А мы все шли и шли по улицам, через их шум и звон, через их суету и журчание мутных ручьев…

А потом она провожала меня на вокзале.

— Знаешь, — сказала она, — а ведь у меня сейчас диплом, и я скоро с ним покончу. Тогда будет много свободного времени. И, если хочешь, я приеду к тебе в гости… Я бы хотела взглянуть на твою маму.

— Я бы тоже хотел, чтобы ты на нее взглянула.

— Тогда жди меня.

— Конечно, — сказал я, — буду тебя ждать, если ты пришлешь телеграмму и не забудешь подписаться, как всегда.

— Теперь я только так и буду подписываться… Ну вот, тебе пора. Будь здоров, Костя.

— И ты… будь здорова… Подожди!

— Я жду…

— Я очень буду тебя ждать, Ирка.

— И я… Ну до чего же хорошо, когда к тебе возвращаются!

— Но ведь и возвращаться хорошо.

— Беги! Смотри — он трогается!
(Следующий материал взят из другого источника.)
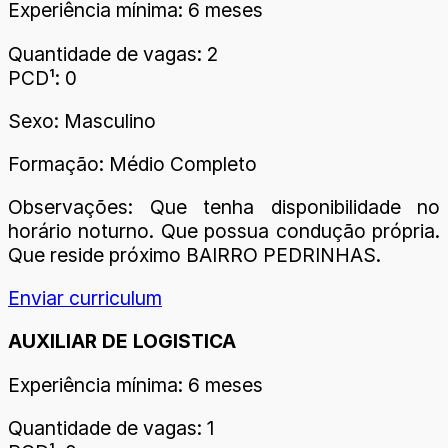
Experiência mínima: 6 meses
Quantidade de vagas: 2
PCD¹: 0
Sexo: Masculino
Formação: Médio Completo
Observações: Que tenha disponibilidade no
horário noturno. Que possua condução própria.
Que reside próximo BAIRRO PEDRINHAS.
Enviar curriculum
AUXILIAR DE LOGISTICA
Experiência mínima: 6 meses
Quantidade de vagas: 1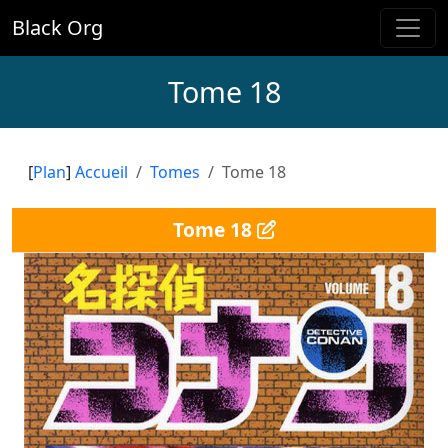
Black Org
Tome 18
[
Plan
]
Accueil
Tomes
Tome 18
Tome 18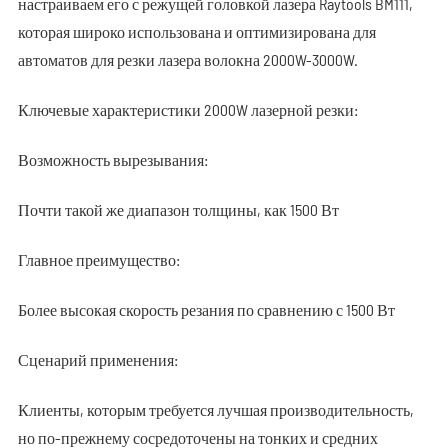
настраиваем его с режущей головкой лазера Raytools BM111,
которая широко использована и оптимизирована для
автоматов для резки лазера волокна 2000W-3000W.
Ключевые характеристики 2000W лазерной резки:
Возможность вырезывания:
Почти такой же диапазон толщины, как 1500 Вт
Главное преимущество:
Более высокая скорость резания по сравнению с 1500 Вт
Сценарий применения:
Клиенты, которым требуется лучшая производительность,
но по-прежнему сосредоточены на тонких и средних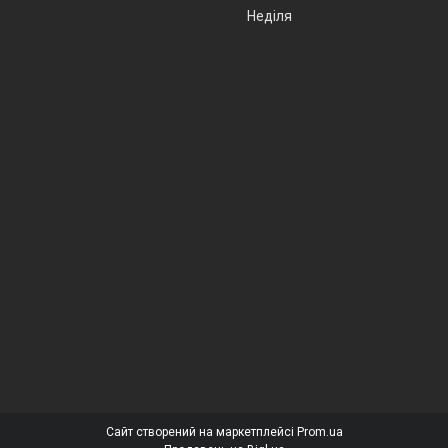
Неділя
Сайт створений на маркетплейсі
Prom.ua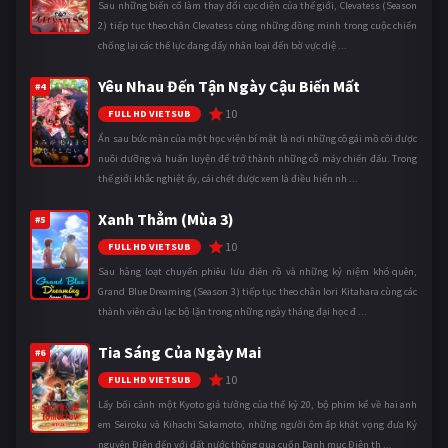
Sau những biến cố làm thay đổi cục diện của thế giới, Clevatess (Season
2) tiếp tục theo chân Clevatess cùng những đồng minh trong cuộc chiến
chống lại các thế lực đang đẩy nhân loại đến bờ vực diệ ...
Yêu Nhau Đến Tận Ngày Cậu Biến Mất
#4
10
FULL HD VIETSUB
Ẩn sau bức màn của một học viện bí mật là nơi những cô gái mồ côi được
nuôi dưỡng và huấn luyện để trở thành những cỗ máy chiến đấu. Trong
thế giới khắc nghiệt ấy, cái chết được xem là điều hiển nh ...
Xanh Thẳm (Mùa 3)
#5
10
FULL HD VIETSUB
Sau hàng loạt chuyến phiêu lưu điên rồ và những kỷ niệm khó quên,
Grand Blue Dreaming (Season 3) tiếp tục theo chân Iori Kitahara cùng các
thành viên câu lạc bộ lặn trong những ngày tháng đại học đ ...
Tia Sáng Của Ngày Mai
#6
10
FULL HD VIETSUB
Lấy bối cảnh một Kyoto giả tưởng của thế kỷ 20, bộ phim kể về hai anh
em Seiroku và Kihachi Sakamoto, những người ôm ấp khát vọng đưa Kỷ
nguyên Điện đến với đất nước thông qua cuốn Danh mục Điện th ...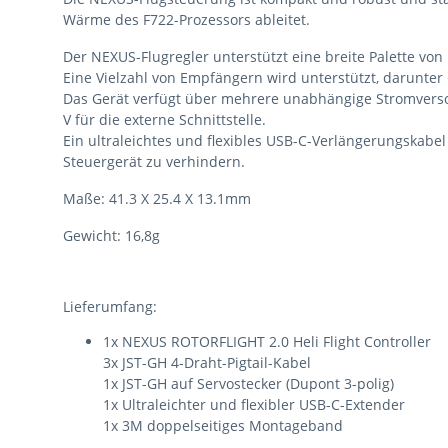
Wärme des F722-Prozessors ableitet.
Der NEXUS-Flugregler unterstützt eine breite Palette vo
Eine Vielzahl von Empfängern wird unterstützt, darunte
Das Gerät verfügt über mehrere unabhängige Stromversor
V für die externe Schnittstelle.
Ein ultraleichtes und flexibles USB-C-Verlängerungskabel
Steuergerät zu verhindern.
Maße: 41.3 X 25.4 X 13.1mm
Gewicht: 16,8g
Lieferumfang:
1x NEXUS ROTORFLIGHT 2.0 Heli Flight Controller
3x JST-GH 4-Draht-Pigtail-Kabel
1x JST-GH auf Servostecker (Dupont 3-polig)
1x Ultraleichter und flexibler USB-C-Extender
1x 3M doppelseitiges Montageband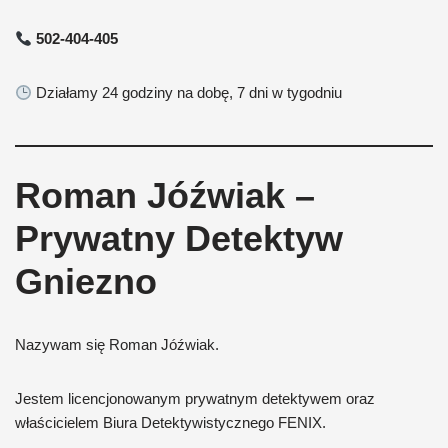
502-404-405
Działamy 24 godziny na dobę, 7 dni w tygodniu
Roman Jóźwiak –
Prywatny Detektyw
Gniezno
Nazywam się Roman Jóźwiak.
Jestem licencjonowanym prywatnym detektywem oraz
właścicielem Biura Detektywistycznego FENIX.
Счастливого пути, Костя!

«…А потом эти дни, недели, месяцы складывались в нечто огромное, что зовется — ожиданием, по в нем нет пустоты, странник ты мой, оно, как и все в мире, наполнено своим движением, своими мыслями и своей борьбой, и тут главное — не дать победить над собой унынию, потому что оно может увести от конечной цели, ради которой ты и вооружился терпением, ради радостей встреч. Ты можешь сказать, Костенька, что я исповедую примирение с обстоятельствами, но разве вся жизнь человеческая не соткана из ожиданий и надежд, и когда исчезают они, то, наверное, и останавливается твой путь…»

Я просыпаюсь уже не первый день с тревожной мыслью: «А не проспал ли я вахту?», но вижу два узких окна, оголенные ветви тополей за ними и успокаиваюсь; потом мой взгляд останавливается на простенке, где висит под стеклом маленькая фотография на сером картоне, изготовленная в немецком городе Ростоке. Я прислушиваюсь и различаю среди слабых звуков осторожные шаги матери… Я дома, вот уж скоро неделя, как я дома, — хорошо, что мой приезд совпал с весенними школьными каникулами, и мама все эти дни со мной. Мы уж наговорились вдосталь, и вот я ловлю себя на странной мысли: мне хочется в море. Нет, не то чтобы я сейчас же сорвался с места, взял чемодан и мчался бы в порт, вовсе нет, просто это желание тайно зародилось во мне и особенно тревожит по утрам.